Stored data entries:
---+---
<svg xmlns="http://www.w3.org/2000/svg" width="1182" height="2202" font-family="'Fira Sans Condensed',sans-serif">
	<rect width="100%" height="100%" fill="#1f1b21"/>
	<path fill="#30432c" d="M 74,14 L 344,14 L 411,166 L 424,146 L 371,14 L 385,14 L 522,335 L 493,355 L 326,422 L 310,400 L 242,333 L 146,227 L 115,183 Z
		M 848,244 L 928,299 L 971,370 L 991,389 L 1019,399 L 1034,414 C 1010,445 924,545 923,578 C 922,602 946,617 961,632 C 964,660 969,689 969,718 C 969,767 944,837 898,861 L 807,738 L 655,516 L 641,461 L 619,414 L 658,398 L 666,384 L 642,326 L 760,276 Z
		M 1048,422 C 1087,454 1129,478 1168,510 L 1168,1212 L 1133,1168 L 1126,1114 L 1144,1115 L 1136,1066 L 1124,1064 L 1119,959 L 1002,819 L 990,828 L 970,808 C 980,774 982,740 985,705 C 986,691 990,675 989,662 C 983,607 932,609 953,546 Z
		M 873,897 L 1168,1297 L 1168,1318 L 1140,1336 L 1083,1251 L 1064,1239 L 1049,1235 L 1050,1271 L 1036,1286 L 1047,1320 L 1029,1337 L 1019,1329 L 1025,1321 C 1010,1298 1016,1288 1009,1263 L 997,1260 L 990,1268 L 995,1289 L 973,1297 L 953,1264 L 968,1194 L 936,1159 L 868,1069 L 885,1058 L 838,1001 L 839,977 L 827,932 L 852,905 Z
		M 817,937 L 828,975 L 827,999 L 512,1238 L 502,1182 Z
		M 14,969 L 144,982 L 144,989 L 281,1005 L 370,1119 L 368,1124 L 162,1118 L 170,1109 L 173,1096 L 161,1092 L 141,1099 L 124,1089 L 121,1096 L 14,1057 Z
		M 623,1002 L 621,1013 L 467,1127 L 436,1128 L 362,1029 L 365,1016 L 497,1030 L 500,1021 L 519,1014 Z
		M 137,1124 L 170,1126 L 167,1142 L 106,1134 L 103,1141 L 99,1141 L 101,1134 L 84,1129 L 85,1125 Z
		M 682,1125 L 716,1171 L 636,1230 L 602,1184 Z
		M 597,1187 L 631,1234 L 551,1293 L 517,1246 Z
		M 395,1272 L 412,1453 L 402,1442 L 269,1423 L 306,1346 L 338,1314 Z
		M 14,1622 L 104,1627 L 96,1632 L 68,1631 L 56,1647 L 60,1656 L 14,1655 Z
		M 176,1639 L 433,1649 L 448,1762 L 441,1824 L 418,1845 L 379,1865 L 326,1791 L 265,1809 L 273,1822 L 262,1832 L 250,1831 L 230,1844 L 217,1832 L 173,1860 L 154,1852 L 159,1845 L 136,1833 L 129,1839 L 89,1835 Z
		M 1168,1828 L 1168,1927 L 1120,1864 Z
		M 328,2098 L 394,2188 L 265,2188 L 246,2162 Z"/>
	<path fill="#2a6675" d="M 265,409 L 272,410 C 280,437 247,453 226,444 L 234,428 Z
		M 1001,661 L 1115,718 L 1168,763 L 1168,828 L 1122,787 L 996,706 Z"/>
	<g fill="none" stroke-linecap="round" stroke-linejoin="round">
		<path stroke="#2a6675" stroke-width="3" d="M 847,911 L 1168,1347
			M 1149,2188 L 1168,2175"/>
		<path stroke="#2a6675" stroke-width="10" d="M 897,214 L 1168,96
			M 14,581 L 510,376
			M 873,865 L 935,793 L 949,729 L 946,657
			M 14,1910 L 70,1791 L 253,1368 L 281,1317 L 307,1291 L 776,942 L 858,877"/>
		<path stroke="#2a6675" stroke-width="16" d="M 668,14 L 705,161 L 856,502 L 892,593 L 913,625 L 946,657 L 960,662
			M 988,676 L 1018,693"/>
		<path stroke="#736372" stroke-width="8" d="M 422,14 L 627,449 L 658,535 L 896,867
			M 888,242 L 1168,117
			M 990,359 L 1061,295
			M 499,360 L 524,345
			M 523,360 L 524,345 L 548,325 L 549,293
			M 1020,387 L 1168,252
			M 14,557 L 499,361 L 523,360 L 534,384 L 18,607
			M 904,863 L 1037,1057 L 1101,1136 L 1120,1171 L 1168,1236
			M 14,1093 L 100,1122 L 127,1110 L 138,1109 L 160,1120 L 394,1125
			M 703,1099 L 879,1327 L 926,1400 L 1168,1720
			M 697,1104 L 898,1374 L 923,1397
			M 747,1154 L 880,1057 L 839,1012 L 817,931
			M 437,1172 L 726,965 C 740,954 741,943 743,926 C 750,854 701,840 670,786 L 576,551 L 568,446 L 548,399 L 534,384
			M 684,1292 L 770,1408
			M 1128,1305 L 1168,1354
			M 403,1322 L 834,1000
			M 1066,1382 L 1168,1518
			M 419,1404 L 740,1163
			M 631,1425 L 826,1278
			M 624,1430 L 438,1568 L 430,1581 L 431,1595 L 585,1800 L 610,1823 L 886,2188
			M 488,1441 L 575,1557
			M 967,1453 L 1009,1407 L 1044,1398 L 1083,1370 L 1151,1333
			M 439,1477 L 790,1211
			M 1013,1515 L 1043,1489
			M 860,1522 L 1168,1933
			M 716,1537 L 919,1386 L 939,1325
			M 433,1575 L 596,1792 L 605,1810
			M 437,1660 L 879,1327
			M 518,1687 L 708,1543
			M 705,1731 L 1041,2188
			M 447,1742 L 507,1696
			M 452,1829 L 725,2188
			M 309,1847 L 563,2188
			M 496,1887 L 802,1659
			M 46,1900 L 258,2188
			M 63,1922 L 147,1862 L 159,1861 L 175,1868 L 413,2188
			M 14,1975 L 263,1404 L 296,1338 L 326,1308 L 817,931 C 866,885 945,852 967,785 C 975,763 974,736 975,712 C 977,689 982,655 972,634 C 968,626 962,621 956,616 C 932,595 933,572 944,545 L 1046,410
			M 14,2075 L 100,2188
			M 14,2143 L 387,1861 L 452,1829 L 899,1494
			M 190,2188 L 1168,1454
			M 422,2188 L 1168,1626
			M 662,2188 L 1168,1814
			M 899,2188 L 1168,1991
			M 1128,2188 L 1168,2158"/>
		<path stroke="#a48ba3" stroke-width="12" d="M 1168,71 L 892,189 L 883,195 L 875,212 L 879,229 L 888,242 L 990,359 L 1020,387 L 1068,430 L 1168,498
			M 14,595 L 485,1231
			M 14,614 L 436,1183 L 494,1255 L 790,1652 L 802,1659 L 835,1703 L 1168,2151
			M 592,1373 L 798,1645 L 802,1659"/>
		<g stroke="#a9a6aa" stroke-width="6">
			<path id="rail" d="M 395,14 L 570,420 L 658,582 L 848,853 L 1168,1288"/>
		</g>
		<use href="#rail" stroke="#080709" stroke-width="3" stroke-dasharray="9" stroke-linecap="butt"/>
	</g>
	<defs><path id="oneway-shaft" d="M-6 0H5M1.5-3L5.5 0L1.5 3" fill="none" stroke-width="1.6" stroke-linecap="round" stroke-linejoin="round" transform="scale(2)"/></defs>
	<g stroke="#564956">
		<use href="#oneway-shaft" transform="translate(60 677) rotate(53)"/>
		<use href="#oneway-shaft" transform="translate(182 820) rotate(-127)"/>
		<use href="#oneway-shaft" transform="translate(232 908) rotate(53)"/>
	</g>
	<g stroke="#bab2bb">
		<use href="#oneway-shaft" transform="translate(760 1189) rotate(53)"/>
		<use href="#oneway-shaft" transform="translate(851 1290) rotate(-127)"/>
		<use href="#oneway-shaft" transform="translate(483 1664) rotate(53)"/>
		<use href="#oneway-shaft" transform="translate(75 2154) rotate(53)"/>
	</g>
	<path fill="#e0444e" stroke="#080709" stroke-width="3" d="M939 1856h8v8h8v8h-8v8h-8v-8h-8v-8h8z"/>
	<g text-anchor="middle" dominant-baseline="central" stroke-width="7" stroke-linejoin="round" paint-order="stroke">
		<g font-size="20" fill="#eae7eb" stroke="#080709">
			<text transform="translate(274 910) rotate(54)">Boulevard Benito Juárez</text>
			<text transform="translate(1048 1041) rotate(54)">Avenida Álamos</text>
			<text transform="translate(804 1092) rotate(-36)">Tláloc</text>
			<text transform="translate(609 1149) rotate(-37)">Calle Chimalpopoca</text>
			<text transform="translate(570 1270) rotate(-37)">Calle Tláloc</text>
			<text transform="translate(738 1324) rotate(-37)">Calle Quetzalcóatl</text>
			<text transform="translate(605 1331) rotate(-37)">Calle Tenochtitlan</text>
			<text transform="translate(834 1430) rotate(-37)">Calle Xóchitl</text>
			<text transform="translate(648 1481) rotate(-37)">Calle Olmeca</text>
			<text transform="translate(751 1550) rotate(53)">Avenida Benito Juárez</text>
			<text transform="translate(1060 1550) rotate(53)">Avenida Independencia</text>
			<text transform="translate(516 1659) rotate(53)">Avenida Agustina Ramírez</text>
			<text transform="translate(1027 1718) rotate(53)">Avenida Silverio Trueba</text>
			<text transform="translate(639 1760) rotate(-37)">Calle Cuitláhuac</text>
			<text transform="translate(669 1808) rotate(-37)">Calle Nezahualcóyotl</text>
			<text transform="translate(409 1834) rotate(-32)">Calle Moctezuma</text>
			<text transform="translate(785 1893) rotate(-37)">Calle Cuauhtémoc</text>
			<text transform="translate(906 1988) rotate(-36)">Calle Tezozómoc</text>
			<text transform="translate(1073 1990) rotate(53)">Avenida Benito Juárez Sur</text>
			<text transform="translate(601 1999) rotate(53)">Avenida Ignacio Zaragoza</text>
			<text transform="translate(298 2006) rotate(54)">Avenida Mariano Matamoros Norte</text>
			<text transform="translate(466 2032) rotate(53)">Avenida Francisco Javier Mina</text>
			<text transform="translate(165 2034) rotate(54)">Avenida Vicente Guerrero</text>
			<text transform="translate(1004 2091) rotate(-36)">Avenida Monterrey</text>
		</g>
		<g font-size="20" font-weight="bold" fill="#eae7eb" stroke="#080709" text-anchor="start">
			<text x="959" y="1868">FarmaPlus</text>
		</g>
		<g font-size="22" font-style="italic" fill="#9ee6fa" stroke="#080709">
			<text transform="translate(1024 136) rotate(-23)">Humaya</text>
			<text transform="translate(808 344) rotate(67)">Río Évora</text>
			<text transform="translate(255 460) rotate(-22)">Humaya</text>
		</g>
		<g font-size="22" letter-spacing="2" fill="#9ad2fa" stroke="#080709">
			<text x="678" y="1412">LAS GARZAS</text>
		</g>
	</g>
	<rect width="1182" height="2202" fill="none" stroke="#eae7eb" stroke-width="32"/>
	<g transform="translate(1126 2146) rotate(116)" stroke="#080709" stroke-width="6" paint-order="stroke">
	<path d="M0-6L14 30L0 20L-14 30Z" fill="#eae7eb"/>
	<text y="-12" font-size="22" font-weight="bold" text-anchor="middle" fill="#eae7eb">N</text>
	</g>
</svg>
---+---
### What is being asked:
Every line from the line containing "M 873,865 L 935,793 L 949,729 L 946,657" through the line containing "M 46,1900 L 258,2188" in the records above must be retyped exactly. Leave out the rest.

### Exercise response:
			M 873,865 L 935,793 L 949,729 L 946,657
			M 14,1910 L 70,1791 L 253,1368 L 281,1317 L 307,1291 L 776,942 L 858,877"/>
		<path stroke="#2a6675" stroke-width="16" d="M 668,14 L 705,161 L 856,502 L 892,593 L 913,625 L 946,657 L 960,662
			M 988,676 L 1018,693"/>
		<path stroke="#736372" stroke-width="8" d="M 422,14 L 627,449 L 658,535 L 896,867
			M 888,242 L 1168,117
			M 990,359 L 1061,295
			M 499,360 L 524,345
			M 523,360 L 524,345 L 548,325 L 549,293
			M 1020,387 L 1168,252
			M 14,557 L 499,361 L 523,360 L 534,384 L 18,607
			M 904,863 L 1037,1057 L 1101,1136 L 1120,1171 L 1168,1236
			M 14,1093 L 100,1122 L 127,1110 L 138,1109 L 160,1120 L 394,1125
			M 703,1099 L 879,1327 L 926,1400 L 1168,1720
			M 697,1104 L 898,1374 L 923,1397
			M 747,1154 L 880,1057 L 839,1012 L 817,931
			M 437,1172 L 726,965 C 740,954 741,943 743,926 C 750,854 701,840 670,786 L 576,551 L 568,446 L 548,399 L 534,384
			M 684,1292 L 770,1408
			M 1128,1305 L 1168,1354
			M 403,1322 L 834,1000
			M 1066,1382 L 1168,1518
			M 419,1404 L 740,1163
			M 631,1425 L 826,1278
			M 624,1430 L 438,1568 L 430,1581 L 431,1595 L 585,1800 L 610,1823 L 886,2188
			M 488,1441 L 575,1557
			M 967,1453 L 1009,1407 L 1044,1398 L 1083,1370 L 1151,1333
			M 439,1477 L 790,1211
			M 1013,1515 L 1043,1489
			M 860,1522 L 1168,1933
			M 716,1537 L 919,1386 L 939,1325
			M 433,1575 L 596,1792 L 605,1810
			M 437,1660 L 879,1327
			M 518,1687 L 708,1543
			M 705,1731 L 1041,2188
			M 447,1742 L 507,1696
			M 452,1829 L 725,2188
			M 309,1847 L 563,2188
			M 496,1887 L 802,1659
			M 46,1900 L 258,2188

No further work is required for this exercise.